The biggest advantage with quantum computing,as I have read about is that data cannot be hacked in transmission because to copy the data changes it. I don't pretend to understand the physics of this,but it was something I read from an actual Physicist writing on the subject. However it has been said before that something was unhackable,and it got hacked.
The inherit security is a product of theoretical idealizations. This is sound enough as far as it goes, but does not account for the variables involved with any given implementation of it. Feihu Xu, et al has hacked an older commercial QKD system, taking advantage of the noise level threshold allowed by the system. A well written news article is here.

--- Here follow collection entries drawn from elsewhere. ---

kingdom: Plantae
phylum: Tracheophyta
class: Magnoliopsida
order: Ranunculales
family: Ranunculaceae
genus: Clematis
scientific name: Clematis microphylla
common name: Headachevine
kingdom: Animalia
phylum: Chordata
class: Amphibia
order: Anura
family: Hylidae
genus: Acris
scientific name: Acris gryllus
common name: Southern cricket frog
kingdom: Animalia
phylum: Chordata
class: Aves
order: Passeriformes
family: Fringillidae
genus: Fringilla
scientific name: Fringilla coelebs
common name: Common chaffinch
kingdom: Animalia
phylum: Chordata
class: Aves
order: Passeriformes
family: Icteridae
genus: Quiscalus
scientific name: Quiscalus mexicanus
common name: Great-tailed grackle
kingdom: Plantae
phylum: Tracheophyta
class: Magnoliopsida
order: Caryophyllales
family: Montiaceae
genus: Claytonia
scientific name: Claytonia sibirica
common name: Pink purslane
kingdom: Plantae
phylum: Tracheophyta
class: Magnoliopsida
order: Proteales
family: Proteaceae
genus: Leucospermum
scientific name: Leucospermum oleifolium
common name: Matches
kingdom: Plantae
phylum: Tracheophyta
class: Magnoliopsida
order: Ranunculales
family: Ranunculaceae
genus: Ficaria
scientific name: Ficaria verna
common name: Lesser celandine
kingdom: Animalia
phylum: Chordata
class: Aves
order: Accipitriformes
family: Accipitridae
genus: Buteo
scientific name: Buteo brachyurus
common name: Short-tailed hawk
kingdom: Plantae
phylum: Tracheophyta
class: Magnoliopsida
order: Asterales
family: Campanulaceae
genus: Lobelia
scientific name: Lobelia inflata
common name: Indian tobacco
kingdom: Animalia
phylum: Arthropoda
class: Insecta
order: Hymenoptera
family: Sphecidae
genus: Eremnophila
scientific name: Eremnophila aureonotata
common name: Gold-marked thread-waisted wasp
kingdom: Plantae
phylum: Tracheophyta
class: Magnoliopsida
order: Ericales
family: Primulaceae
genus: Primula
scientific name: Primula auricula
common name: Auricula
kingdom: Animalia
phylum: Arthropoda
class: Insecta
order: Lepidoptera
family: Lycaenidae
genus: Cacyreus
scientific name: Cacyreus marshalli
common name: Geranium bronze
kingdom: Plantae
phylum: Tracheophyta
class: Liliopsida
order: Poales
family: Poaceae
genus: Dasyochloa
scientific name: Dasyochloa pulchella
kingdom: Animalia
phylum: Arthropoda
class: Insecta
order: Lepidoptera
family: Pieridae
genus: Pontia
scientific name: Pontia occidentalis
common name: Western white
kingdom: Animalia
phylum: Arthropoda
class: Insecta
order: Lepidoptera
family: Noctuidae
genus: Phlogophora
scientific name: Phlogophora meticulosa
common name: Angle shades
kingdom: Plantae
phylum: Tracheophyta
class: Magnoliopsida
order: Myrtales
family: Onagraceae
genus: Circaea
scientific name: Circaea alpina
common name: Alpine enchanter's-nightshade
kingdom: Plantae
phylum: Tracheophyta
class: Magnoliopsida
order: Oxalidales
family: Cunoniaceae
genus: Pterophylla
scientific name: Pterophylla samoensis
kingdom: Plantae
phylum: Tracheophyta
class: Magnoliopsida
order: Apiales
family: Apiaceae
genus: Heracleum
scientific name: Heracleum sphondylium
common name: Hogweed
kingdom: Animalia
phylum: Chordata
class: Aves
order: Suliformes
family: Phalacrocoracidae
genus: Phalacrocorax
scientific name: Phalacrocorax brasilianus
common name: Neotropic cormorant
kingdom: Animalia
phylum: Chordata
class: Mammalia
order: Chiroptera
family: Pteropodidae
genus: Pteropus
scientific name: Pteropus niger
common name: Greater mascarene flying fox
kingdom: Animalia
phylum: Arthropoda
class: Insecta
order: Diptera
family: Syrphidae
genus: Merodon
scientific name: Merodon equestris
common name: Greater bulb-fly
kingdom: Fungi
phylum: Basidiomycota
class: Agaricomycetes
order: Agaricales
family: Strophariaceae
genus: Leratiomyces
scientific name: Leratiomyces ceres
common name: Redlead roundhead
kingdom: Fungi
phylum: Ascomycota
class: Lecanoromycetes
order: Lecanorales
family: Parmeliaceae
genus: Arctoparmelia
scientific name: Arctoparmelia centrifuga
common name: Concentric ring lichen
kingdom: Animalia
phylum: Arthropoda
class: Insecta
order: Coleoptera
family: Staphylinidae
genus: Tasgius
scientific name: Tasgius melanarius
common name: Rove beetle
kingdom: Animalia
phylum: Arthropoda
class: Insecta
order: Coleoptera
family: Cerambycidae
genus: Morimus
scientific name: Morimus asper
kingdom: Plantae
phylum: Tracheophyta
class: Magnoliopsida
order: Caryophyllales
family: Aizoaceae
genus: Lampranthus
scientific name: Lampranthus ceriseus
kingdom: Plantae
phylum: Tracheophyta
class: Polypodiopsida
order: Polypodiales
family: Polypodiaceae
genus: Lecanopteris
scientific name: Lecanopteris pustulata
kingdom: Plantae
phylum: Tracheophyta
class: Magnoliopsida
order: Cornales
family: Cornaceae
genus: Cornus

If the attacker is in the position to intercept all of Bobs messages to Alice they can essentially take Bobs transmitted key and resend an entirely different key to Alice. Then upon receiving Alice's messages decode and re-encode them to work with the keys they sent to Alice pretending it was Bobs keys, which they destroyed when they intercepted and read, but Alice doesn't know this so she's using the attackers keys thinking they belong to Bob. Basically two distinct perfectly secure channels, where in one the attacker pretends to be Bob, and in the other channel pretends to be Alice. This would even bypass any of the noise threshold issues in the above article. Though it is possible to defend from this kind of attack it's not explicitly accounted for in the theoretical justification for describing the system as perfectly secure.